DOCUMENT EXCERPT:

Registering data collections

Mon Sep 8 14:50:19 CEST 2014

> 
> On Mon, 1 Sep 2014, Markus Demleitner wrote:
> 
>> Dear Registry WG,
>> 
>> Warning: this is a fairly long piece and a subtle matter, but this stuff
>> is important if we want to register complex-ish TAP services, keep
>> all-VO SIAP and SSAP queries feasable in the future while allowing
>> meaningful discovery, etc.  So, your attention is highly appreciated,
>> but it'll also be strained.  Only continue if you're in a serene mood
>> right now.
>> 
>> In Registry, we have been struggling with the problem of registering
>> data in a way that lets clients easily locate data access services for
>> that data.  One of the major reasons is that "federated" services (think
>> obscore or SIA services serving data from multiple sources) are a good
>> thing as they keep the number of services to hit in an all-VO query low,
>> but that registry queries should see the metadata of the individual
>> sources ("find quasar images from Mariana Trench observatory").
>> 
>> So, the situation we have is a bit like this (TAP serving as an example):
>> 
>> <Table 1> ----------       --------------- <relational registry>
>>                    \     /
>>    <Table 2> ---- [TAP Service] --------- <EPN-TAP table>
>>                    /     \
>> <Table 3> ----------       ----------------- <obscore table>
>> 
>> -- and people should, with simple registry queries, be able to find
>> Table 1 or the obscore table via their metadata *and* figure out the
>> access URL of the TAP Service where you can actually work with them.

TASKS:
A. In the Registry post, why are "federated" services described as a good thing?
B. Pick up the Registry post after its last sentence and write the next part.
The items that follow have nothing to do with this.

DATA ENTRIES:

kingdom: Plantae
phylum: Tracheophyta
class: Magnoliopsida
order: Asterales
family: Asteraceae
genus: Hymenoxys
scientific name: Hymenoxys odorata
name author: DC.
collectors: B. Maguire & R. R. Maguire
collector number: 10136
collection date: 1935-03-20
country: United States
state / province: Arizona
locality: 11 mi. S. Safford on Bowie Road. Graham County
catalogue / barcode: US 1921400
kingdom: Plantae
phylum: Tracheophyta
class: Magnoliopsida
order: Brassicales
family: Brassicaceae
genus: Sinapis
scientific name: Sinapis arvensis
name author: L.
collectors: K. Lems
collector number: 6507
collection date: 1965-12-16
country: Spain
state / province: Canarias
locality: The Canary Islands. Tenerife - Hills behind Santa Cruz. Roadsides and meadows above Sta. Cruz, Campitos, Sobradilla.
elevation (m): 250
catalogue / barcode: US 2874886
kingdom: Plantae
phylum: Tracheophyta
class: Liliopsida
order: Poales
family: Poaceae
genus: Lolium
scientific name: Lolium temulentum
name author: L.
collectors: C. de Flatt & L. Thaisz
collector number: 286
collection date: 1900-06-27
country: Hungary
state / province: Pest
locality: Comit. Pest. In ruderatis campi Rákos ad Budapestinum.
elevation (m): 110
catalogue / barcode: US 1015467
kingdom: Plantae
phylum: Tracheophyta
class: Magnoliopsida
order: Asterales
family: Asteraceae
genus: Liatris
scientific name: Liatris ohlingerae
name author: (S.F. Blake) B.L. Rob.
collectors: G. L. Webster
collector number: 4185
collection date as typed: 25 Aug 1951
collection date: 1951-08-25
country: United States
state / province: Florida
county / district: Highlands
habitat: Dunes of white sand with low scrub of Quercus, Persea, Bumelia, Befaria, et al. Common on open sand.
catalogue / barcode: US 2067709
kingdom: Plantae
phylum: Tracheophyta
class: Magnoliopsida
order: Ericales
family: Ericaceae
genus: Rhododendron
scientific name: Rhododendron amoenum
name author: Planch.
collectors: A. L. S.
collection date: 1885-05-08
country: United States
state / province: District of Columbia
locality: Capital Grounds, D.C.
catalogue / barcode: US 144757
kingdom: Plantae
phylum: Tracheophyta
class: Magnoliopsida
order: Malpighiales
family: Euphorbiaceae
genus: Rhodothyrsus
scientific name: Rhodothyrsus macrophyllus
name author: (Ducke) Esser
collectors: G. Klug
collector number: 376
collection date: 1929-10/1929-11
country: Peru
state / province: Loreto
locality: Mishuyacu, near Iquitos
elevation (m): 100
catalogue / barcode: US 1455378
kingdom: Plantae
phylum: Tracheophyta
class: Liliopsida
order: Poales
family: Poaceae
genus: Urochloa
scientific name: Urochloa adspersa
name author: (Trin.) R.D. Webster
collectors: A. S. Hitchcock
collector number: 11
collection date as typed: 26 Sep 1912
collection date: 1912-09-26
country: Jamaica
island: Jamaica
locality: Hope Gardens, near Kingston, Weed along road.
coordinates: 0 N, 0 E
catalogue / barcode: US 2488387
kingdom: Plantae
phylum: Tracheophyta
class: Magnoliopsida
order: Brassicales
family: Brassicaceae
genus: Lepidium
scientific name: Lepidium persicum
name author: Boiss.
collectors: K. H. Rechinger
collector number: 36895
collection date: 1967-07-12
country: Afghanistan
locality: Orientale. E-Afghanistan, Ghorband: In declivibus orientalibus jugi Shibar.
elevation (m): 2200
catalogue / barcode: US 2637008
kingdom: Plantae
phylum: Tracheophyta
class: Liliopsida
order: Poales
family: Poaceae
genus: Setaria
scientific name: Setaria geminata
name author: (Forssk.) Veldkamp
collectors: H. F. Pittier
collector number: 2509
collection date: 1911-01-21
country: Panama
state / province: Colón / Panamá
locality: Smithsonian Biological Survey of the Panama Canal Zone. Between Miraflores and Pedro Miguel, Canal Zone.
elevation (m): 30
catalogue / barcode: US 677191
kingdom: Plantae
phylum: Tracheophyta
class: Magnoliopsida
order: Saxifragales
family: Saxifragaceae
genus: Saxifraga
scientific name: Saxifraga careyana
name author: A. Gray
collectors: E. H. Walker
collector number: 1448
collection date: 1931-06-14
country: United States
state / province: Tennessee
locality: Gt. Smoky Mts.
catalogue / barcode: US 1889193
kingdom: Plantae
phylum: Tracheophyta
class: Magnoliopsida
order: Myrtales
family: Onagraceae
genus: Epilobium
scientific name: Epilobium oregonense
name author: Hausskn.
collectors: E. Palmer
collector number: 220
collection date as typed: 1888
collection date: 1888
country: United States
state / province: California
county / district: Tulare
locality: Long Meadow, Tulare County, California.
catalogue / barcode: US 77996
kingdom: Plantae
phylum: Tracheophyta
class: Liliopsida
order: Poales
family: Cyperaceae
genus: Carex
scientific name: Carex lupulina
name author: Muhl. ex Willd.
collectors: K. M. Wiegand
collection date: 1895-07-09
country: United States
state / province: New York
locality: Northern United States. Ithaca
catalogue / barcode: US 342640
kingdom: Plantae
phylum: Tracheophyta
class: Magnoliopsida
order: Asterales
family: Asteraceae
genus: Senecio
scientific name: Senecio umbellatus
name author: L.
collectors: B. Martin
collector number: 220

THE RESPONSES:
A. They keep the number of services to hit in an all-VO query low.

B.
>> Plus the TAP service itself should be discoverable, of course, by a
>> query like "give me all TAP services" (that would not return the Tables
>> and the other resources, if at all possible, to avoid confusion when
>> asking people "Which TAP service should I use?").
>> 
>> The obvious idea was to use relationships.  Essentially, a
>> DataCollection (Table 1, obscore, etc) would say it is servedBy the data
>> service; this plan was discussed at the Urbana interop
>> (http://wiki.ivoa.net/internal/IVOA/InterOpMay2012Registry/dem-vods.pdf)
>> 
>> However, this plan has the drawback that clients will have to query
>> through whatever is used to expose relationships.  This means either one
>> registry query per record or fairly messy queries, as discussed for
>> RegTAP at the Hawaii interop
>> (http://wiki.ivoa.net/internal/IVOA/InterOpSep2013Registry/regtap.pdf,
>> section "uneasy relationships").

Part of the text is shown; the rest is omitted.